WTO’s accession chief says Britain’s departure from the EU creates an unprecedented situation that could take years to resolve.

 

By ALBERTO MUCCISIMON MARKS AND CHRISTIAN OLIVER

10/6/16, 7:53 PM CET

 

 

Negotiating Brexit with 27 occasionally hostile EU states will turn out to be the easy task for the U.K.

 

That will seem like nothing next to the imbroglio Prime Minister Theresa May faces when she sets about crafting Britain’s global trade terms with the more than 160 members of the World Trade Organization.

 

Britain is a member of the WTO under the auspices of the EU, the world’s largest trade bloc. Once the U.K. leaves, it has claimed that it will finally be free to decide for itself the tariffs it slaps on imported steel and lamb, and the levels of subsidies paid to its farmers.

 

But Britain’s freedom to set trade policy — and the EU’s response to that new regime — also will have to conform to the dizzyingly complex architecture of the WTO. Brexit has now become “first and foremost a WTO matter,” said Daniel Guéguen, head of strategy and lobbying at Pact European Affairs.

 

And overall, Britain’s trade terms depend on so many factors outside London’s control that they are impossible to steer from Westminster.

 

“The stakes are so large and the problems so interwoven with each other that the issue, while vital, becomes virtual – almost theoretical. It is like not knowing how to find the end of a ball of wool,” Guéguen observed in his blog.

 

The good news for May is that Britain does not need to reapply to the WTO. Maika Oshikawa, the WTO’s head of accession negotiations, said that Britain would not have to run the gauntlet of a formal application process. “The U.K. is a member in its own right, so it’s not like being kicked out of the WTO,” she said. “This is not a case of applying.”

 

That gift aside, Oshikawa said it was likely that the U.K. would need to forge political consensus among more than 163 WTO members to agree its new “schedule” — the tariffs and subsidies that farmers, manufacturers and service companies would commit to after Brexit. By the time Britain leaves, new entrants such as Bosnia, Sudan and Comoros probably also will have a say in haggling over Britain’s terms.

> _DATA LINES_

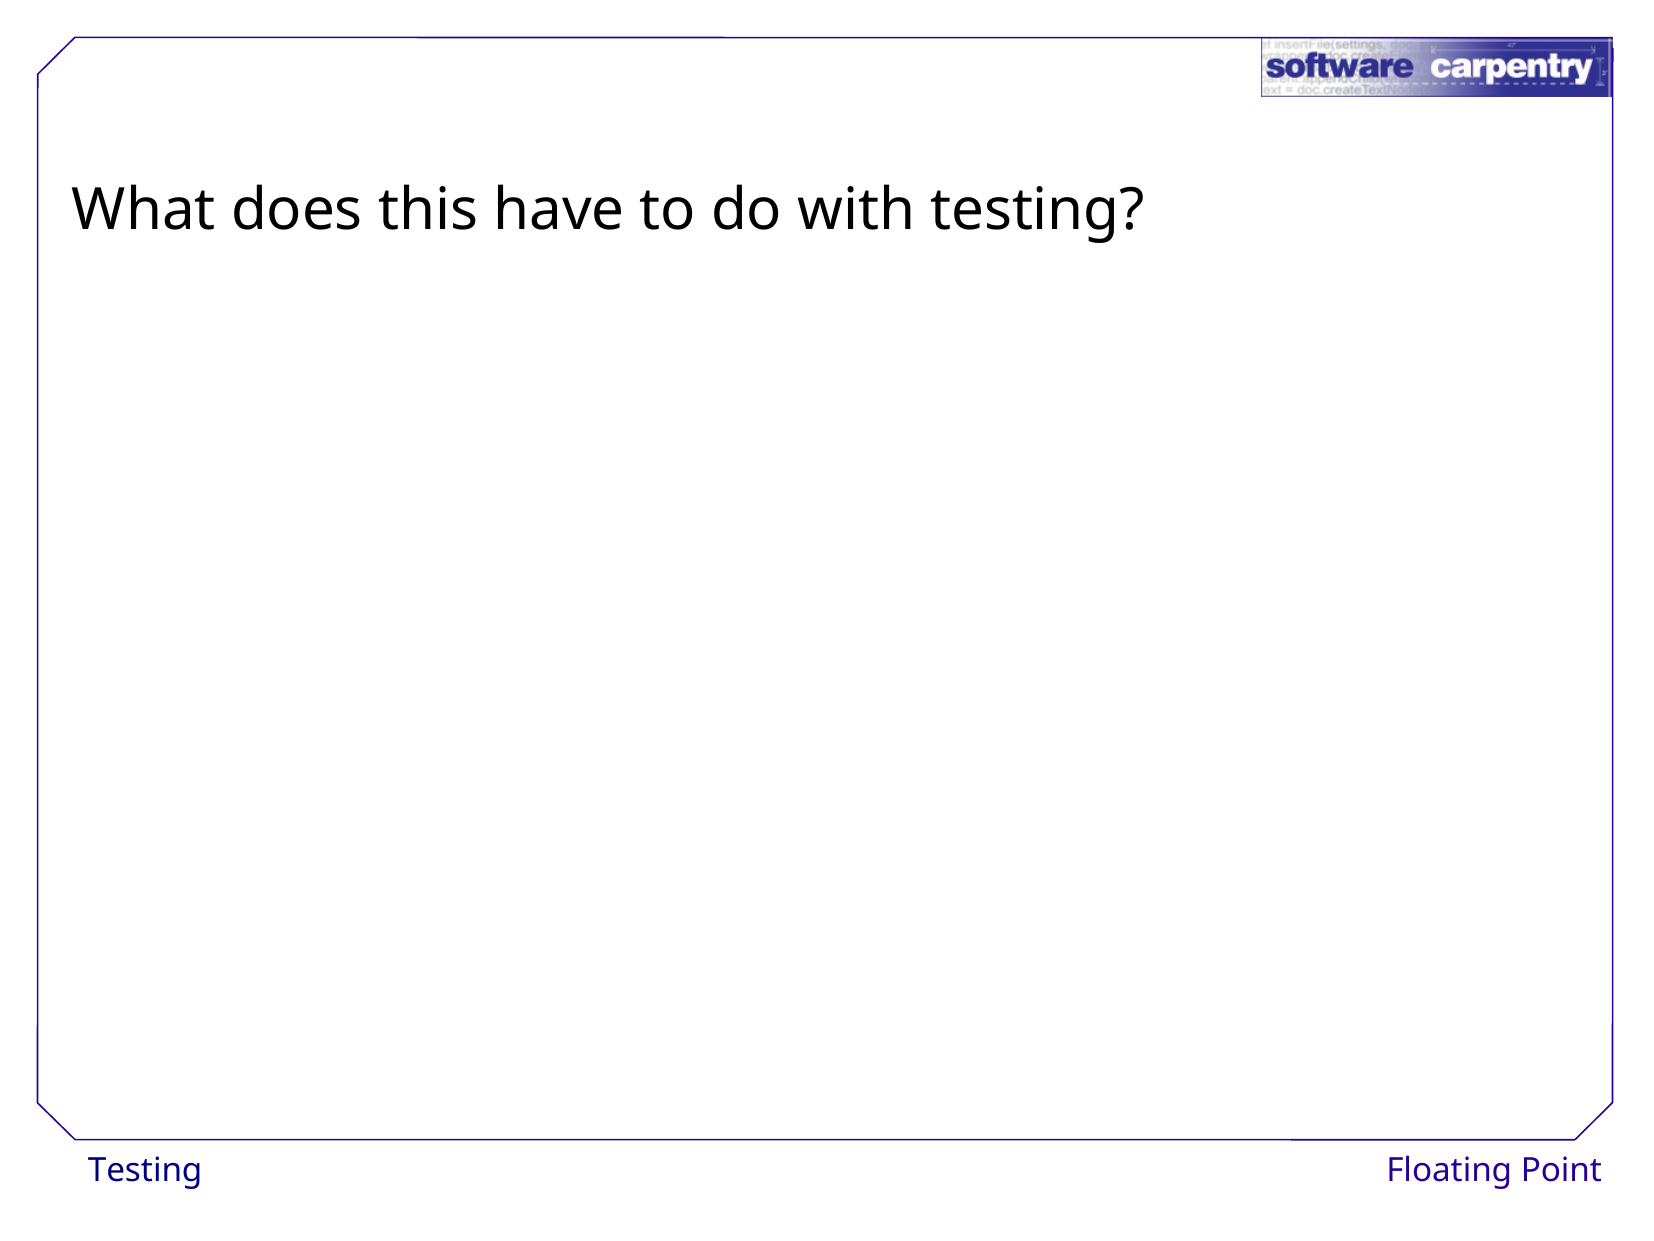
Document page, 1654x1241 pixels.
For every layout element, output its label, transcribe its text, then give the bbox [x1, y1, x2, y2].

text_box What does this have to do with testing? [57, 128, 1311, 250]
picture [1261, 39, 1613, 97]
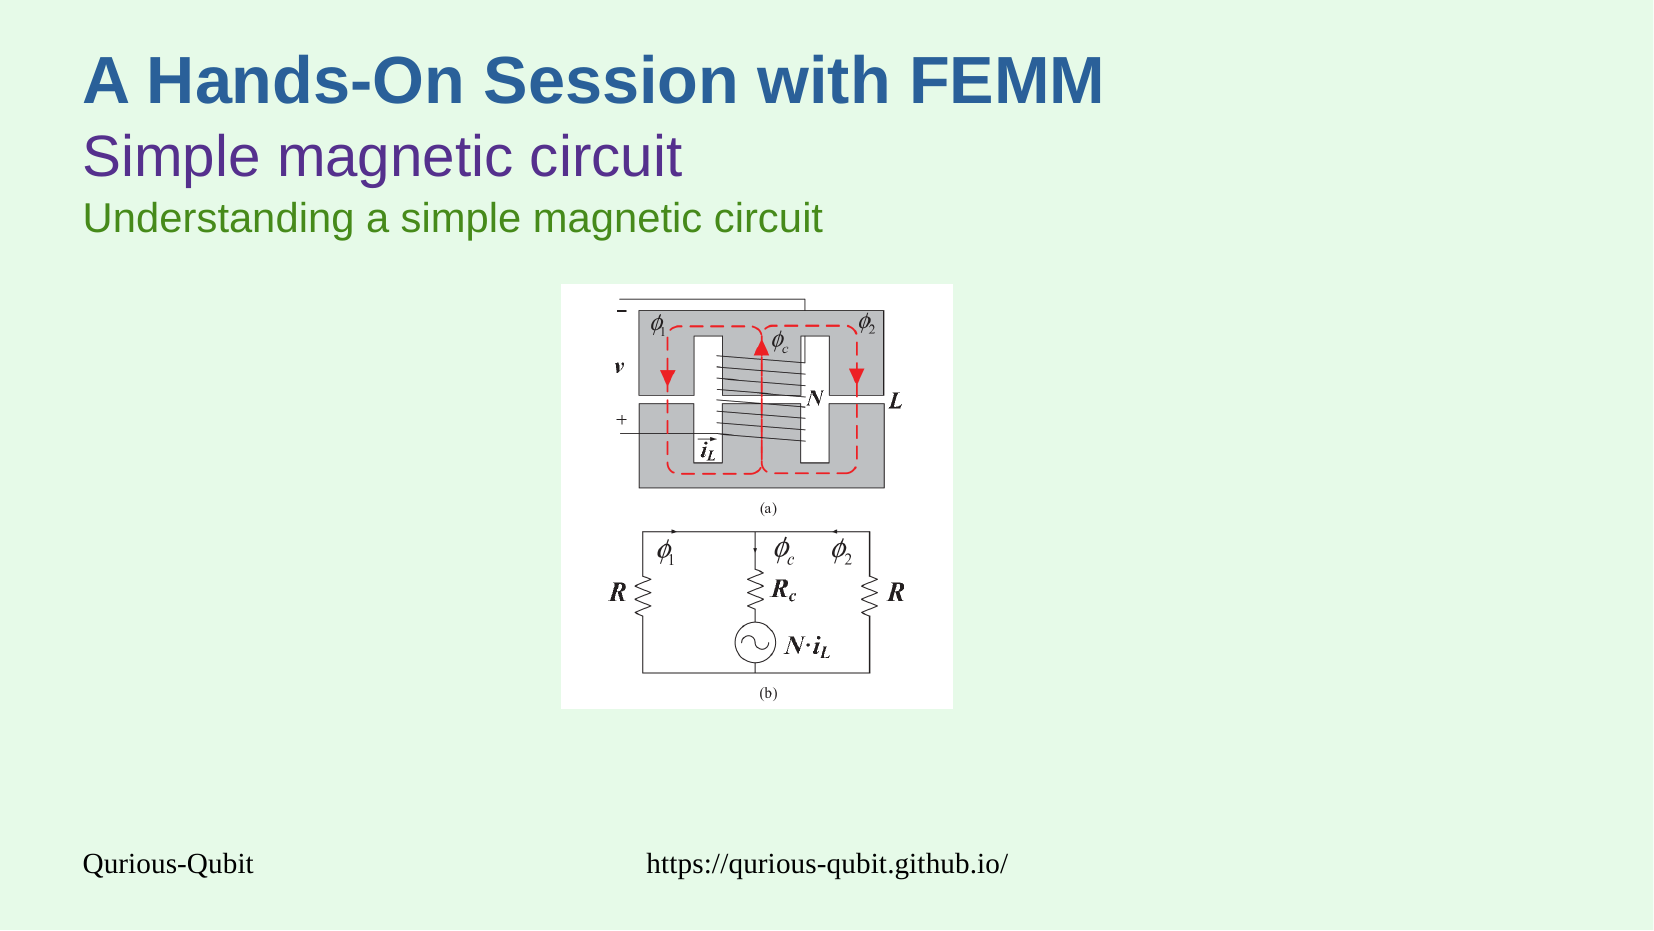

> _TO-DO LIST_
**a.** In the article on Brexit and the WTO, who is named as the WTO's head of accession negotiations?
**b.** Write the next few paragraphs of the article on Brexit and the WTO, starting after its final sentence.

> _THE RESULTS_
**a.** Maika Oshikawa

**b.**
 

Oshikawa said she could not comment directly on the details of this post-Brexit tussle but did say that the WTO will enter uncharted territory. “It’s going to be a unique case and unprecedented. So if anybody is interested in trade, of course it’s an interesting brainstorming exercise,” she said. “I think diplomacy is an important tool in how to approach this.”

 

Politicians from Britain’s ruling Conservative Party have claimed the process will be straightforward. At the WTO in Geneva last month, Trade Minister Liam Fox stressed that there would be no “legal vacuum” as the U.K. would abide by the same schedule of commitments that it signed up to as an EU member.

 

Guéguen countered that the situation was far from clear cut. “We are preparing to enter a jungle,” he said, adding that the question of agriculture alone raised “a wide range of problems.”

 

Britain’s farmers now benefit from EU subsidies paid under the Common Agricultural Policy. The CAP is frequently criticized by developing countries in Africa and South Asia as one of the world’s most protectionist state support systems, but they are powerless to fight the EU as a bloc at WTO level. A Britain separated from the EU could find itself isolated and hard pressed by countries such as India and Bangladesh to give up paying farmers EU-level subsidies once the Brexit process is complete. 

 

From heifers to tennis balls

 

Negotiations will also have to decide Britain’s continued involvement in broad multilateral trade initiatives, in which the U.K now participates as an EU member. Compounding the confusion are the international quota systems for reduced-tariff products such as beef and poultry imported into the EU. These will need to be renegotiated to agree what share Britain should take. Quota realignment for new members is often a lengthy, agonizing process.

 

If a WTO country objects to another country’s subsidies or other trade-related measures, it can fight them at WTO panels, which can declare the measures illegal. In anticipation Britain has been cautious about the level of state support it will offer farmers and beleaguered steel producers after Brexit. At his speech in Geneva, Fox also promised that Britain would shift to a “more liberalized” trade agenda after originally inheriting the EU’s WTO commitments.

 

Oshikawa said that no country had so far raised Brexit concerns at the WTO but observed that any discussions on new schedules would ultimately need unanimity. “Anything in WTO is total consensus,” she said.

 

One of the biggest challenges for Britain is that it will face the EU’s standard tariffs for goods under WTO rules after it leaves the single market. These meticulously catalog duties on everything from heifers to tennis balls and in several cases, are alarmingly high for British industry, particularly for food and live animals. Cars face 10 percent tariffs, while woolens and textile goods face 12 percent duties.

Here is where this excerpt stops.